Complete the following:
**1)** In the forum thread on MacBook Pro sound card calibration, which side does JohnM say the variations removed by the soundcard cal are typically more on?
**2)** Print the passage of the forum thread on MacBook Pro sound card calibration from "## laser188139 (Sep" up to and including "starting with REW.".

Selected extract:

※ ※ ※

# Can Macbook Pro internal sound card be calibrated with digital out?



## wideopenvista (Dec 14, 2010)

I have already used the loopback method to calibrate the analog output and input using the right channels from each. What I'd like to know is whether this calibration is good when running sounds using the optical out (same port, oddly enough). Thanks!


----------



## JohnM (Apr 11, 2006)

There's no way of knowing for sure, typically the variations that the soundcard cal removes are more on the input side (anti alias filtering) than the output, but the low frequency roll off of the digital path through your system will likely be different than that of the analog output so at very low frequencies the cal would not be accurate.


----------



## laser188139 (Sep 19, 2009)

One way to test the difference is to take a measurement with each connection and compare the results. If your receiver has preouts for the front channels, you could measure one of these, with the front speakers set to Large/Full-range -- that would remove the microphone and mic calibration file from the system. Comparing the two measures would give you an idea of the combined difference of the digital output from the soundcard and digital input of the receiver vs. analog output and analog input. Then you can decide if it is negligible for your purposes. 

Bill


----------



## Martin_Andersen (Dec 4, 2012)

Hi are you using the digital out or have you bought a min jack to phono cable? I am asking because I also have a macbook and I am just starting with REW.


----------

※ ※ ※

Listed entries:
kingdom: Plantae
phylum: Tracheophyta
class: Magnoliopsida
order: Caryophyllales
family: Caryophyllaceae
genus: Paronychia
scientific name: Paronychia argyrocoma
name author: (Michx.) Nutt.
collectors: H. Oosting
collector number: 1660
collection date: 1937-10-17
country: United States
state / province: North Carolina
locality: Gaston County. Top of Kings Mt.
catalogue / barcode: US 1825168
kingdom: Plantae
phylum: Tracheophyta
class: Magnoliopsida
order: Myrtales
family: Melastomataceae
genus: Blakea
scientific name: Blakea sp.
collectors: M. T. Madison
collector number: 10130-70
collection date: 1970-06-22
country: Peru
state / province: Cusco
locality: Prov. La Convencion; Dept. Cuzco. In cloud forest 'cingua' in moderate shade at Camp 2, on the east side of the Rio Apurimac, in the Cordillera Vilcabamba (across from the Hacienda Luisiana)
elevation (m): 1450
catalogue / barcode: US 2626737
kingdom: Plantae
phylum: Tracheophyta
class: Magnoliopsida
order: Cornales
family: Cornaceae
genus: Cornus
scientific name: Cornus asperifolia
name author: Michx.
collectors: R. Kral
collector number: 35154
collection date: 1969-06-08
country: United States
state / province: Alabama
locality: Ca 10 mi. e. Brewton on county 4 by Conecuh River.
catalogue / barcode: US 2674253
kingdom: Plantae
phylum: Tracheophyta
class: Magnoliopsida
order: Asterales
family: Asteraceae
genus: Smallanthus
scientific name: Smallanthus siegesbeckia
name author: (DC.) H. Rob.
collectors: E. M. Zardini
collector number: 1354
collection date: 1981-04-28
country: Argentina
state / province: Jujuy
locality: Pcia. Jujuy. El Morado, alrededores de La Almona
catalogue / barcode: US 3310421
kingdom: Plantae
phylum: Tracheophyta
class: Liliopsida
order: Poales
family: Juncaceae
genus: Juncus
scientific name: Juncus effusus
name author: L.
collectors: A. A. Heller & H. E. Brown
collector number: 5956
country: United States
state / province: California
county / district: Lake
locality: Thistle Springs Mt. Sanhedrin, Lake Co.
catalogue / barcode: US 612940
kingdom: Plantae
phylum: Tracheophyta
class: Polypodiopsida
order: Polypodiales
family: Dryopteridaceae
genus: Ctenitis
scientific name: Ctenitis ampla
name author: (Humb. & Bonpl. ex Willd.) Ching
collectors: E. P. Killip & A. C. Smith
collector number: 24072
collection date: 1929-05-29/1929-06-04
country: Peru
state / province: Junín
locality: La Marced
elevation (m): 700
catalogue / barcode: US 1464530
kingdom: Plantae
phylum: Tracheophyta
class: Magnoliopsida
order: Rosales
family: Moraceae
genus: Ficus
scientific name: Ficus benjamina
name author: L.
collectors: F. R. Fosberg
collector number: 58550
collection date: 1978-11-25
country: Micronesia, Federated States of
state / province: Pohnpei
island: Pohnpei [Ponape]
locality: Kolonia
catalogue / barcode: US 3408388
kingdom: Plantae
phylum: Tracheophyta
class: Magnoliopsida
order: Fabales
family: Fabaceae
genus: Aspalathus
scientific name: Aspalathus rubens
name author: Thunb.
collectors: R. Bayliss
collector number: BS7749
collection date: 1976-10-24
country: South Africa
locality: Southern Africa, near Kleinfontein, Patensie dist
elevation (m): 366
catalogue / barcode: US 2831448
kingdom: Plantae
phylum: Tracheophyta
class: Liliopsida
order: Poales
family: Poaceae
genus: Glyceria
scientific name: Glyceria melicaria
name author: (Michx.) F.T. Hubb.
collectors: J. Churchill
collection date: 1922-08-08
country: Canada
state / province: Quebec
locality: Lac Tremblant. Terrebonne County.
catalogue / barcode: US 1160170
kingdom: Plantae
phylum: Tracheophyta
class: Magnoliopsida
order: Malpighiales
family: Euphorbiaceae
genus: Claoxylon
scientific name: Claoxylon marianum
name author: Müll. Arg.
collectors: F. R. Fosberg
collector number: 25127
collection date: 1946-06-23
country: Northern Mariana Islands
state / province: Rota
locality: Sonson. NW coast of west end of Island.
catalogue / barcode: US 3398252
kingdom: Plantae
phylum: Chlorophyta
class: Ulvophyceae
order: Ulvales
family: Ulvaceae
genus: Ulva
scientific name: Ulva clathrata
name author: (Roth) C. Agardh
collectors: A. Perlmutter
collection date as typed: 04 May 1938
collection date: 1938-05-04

※ ※ ※

Answer set:
**1)** The input side (anti-alias filtering).

**2)**
## laser188139 (Sep 19, 2009)

One way to test the difference is to take a measurement with each connection and compare the results. If your receiver has preouts for the front channels, you could measure one of these, with the front speakers set to Large/Full-range -- that would remove the microphone and mic calibration file from the system. Comparing the two measures would give you an idea of the combined difference of the digital output from the soundcard and digital input of the receiver vs. analog output and analog input. Then you can decide if it is negligible for your purposes. 

Bill


----------



## Martin_Andersen (Dec 4, 2012)

Hi are you using the digital out or have you bought a min jack to phono cable? I am asking because I also have a macbook and I am just starting with REW.